On the other side of the bridge I just start up the next hill before turning right by the Hydro station and in past the county hall and the school. His house is straight ahead with a view of the river through the trees. It is a dark bluish-red in colour; and he designed it himself. That was his dream, to pull himself out of the terraced houses and apartment blocks and to live in a house that was built to his own design, and now he does, alone. The tracks of a car show on the gravel in front of the door. I park in the tracks to fill the vacancy and switch the ignition off. I wait in the car. Some stay inside when they hear a car and wait until the doorbell rings, while others hear the car and come out on to the steps to welcome their visitor. My brother has always been of the latter. But no-one comes out. Perhaps he is at the shop. It is not too far for him to walk. I wait for a few moments. Suddenly I get anxious and push the car door open and get out and run across the gravel to the entrance. The door is not locked, so I go on into the hall which is almost as big as the hall in an American soap on television, and I run straight downstairs to the room in the basement with the big windows on to the river. What was once a television room is now filled with cardboard boxes. The walls are bare. The room seems enormous. There is nothing in it apart from a small stereo outfit and an easel in front of one window, and my brother stands at the easel with a brush in his hand and headphones on his curly head. He does not notice me and I stand there behind him and see what he is painting is the island with the lighthouse just off the coast of Denmark where our cabin is.

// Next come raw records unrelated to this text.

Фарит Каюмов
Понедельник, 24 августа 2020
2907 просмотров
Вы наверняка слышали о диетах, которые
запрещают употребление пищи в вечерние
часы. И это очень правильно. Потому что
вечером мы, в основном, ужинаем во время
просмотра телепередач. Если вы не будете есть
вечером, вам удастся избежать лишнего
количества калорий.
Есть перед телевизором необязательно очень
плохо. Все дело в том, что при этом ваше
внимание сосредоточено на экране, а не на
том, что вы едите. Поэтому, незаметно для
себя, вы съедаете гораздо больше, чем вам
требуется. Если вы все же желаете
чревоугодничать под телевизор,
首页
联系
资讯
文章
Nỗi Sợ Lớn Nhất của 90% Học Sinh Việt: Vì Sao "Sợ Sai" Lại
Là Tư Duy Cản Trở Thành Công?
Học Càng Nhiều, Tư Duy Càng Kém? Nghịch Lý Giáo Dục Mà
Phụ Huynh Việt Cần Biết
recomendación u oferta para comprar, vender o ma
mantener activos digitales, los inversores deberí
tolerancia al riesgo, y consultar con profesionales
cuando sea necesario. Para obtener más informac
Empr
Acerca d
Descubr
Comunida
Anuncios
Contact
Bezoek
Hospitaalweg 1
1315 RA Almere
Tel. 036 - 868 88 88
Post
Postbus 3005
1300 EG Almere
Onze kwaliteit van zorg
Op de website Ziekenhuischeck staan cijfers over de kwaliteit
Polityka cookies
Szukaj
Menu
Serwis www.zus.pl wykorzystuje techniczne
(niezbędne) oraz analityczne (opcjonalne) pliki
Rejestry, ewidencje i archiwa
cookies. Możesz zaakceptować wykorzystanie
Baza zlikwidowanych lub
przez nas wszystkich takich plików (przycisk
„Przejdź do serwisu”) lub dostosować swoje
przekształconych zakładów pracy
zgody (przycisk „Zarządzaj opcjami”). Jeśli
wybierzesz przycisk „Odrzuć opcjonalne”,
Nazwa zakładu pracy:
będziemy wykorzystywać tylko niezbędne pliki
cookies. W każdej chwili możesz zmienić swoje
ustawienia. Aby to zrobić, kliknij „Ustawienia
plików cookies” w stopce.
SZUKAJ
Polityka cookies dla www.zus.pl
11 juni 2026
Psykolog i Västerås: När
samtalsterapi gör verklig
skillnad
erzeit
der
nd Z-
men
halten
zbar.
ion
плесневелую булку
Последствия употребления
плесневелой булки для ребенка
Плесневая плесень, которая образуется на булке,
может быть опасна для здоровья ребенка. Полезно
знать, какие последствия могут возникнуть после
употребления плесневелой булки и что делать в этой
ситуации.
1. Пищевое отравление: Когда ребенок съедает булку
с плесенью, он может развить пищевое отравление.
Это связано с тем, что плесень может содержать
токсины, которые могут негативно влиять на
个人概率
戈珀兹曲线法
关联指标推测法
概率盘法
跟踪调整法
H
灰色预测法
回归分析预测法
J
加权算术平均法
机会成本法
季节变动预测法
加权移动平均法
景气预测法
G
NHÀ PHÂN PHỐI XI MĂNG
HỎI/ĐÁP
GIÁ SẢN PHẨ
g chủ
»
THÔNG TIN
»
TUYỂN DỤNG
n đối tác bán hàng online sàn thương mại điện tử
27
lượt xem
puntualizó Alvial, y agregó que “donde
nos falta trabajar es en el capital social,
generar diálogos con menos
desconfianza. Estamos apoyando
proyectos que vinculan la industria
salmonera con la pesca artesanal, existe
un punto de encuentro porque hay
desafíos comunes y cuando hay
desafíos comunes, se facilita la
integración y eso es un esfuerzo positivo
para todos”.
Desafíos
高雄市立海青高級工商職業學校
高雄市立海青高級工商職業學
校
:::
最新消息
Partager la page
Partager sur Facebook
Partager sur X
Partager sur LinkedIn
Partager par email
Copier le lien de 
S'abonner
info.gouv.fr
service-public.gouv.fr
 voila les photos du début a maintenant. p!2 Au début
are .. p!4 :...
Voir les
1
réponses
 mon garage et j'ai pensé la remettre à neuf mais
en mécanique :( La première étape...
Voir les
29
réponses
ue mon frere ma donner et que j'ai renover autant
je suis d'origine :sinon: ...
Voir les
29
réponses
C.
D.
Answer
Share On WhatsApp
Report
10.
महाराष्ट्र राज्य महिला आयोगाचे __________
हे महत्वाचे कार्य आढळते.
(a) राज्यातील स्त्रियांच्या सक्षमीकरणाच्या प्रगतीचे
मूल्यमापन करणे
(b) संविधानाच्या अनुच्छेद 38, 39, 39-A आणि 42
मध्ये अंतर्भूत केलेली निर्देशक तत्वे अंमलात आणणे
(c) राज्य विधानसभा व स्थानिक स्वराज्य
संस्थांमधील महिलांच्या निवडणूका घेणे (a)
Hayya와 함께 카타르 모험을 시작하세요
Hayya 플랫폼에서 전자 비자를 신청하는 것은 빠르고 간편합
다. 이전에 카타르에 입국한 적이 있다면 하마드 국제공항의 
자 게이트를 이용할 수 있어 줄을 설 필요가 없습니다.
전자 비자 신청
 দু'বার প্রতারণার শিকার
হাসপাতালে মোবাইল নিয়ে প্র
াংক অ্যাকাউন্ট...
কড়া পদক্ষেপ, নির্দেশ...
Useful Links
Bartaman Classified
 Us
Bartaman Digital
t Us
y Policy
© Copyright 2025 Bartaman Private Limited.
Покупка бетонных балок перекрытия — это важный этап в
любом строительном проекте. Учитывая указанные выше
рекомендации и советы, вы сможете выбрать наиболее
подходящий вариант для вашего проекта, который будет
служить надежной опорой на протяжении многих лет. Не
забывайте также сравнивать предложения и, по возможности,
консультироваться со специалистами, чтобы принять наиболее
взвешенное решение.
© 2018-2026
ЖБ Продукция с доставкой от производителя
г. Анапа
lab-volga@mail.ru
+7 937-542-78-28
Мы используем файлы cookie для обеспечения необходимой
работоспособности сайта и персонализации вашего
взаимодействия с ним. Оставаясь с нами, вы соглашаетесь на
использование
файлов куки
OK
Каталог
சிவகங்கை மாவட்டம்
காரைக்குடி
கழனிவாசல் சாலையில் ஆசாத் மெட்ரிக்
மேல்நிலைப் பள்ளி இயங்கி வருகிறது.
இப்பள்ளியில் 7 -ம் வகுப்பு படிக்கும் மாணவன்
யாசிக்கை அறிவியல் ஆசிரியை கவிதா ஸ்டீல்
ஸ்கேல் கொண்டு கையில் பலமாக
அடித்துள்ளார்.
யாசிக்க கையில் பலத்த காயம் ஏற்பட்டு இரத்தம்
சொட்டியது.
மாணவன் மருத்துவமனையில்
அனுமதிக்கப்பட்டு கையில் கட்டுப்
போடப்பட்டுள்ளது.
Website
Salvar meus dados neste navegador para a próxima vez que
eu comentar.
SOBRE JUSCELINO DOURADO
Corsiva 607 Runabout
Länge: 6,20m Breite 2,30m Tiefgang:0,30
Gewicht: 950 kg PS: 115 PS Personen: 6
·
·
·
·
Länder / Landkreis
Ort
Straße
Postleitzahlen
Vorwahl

He must have a photograph somewhere. So do I, I think. He is painting the childhood horizon. His childhood, and mine.

He is thinner. He used to look like a bear, while I have been more like a fox, and now he is pretty close to an elk, and I glimpse the brother I once went to see in Hull when everything in life was still before us and nothing was settled yet. We may be closer to that point than we have ever been during the years in between. I could wish for that. But I am not sure. I feel nervous, there is something about that slim back, and then he turns quite calmly and is not surprised to see me standing there. He must have realised the whole time and just gone on with what he was doing, and that certainty does not reassure me. His face is thinner too, and he smiles crookedly with a new glint in his eye. He knows something I do not know. He takes off the headphones and I can hear it is Steve Earle he is playing: “I’ve been to hell, and now I’m back again. I feel all right.”